Work to be completed: Pull every line with "index" from the data.

Segment Open

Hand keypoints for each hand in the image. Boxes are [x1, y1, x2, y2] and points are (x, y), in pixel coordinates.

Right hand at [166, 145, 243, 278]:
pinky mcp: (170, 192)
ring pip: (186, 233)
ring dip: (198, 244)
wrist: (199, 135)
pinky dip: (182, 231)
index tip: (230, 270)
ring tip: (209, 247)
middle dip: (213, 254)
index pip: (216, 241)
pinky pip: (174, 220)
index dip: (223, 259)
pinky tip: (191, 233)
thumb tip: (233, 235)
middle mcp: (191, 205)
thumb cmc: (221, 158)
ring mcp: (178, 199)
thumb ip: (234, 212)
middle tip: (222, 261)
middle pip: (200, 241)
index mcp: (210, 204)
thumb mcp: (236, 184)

Segment Closed

Task output:
index tip: (230, 270)
index pip: (216, 241)
index dip: (223, 259)
index mcp: (210, 204)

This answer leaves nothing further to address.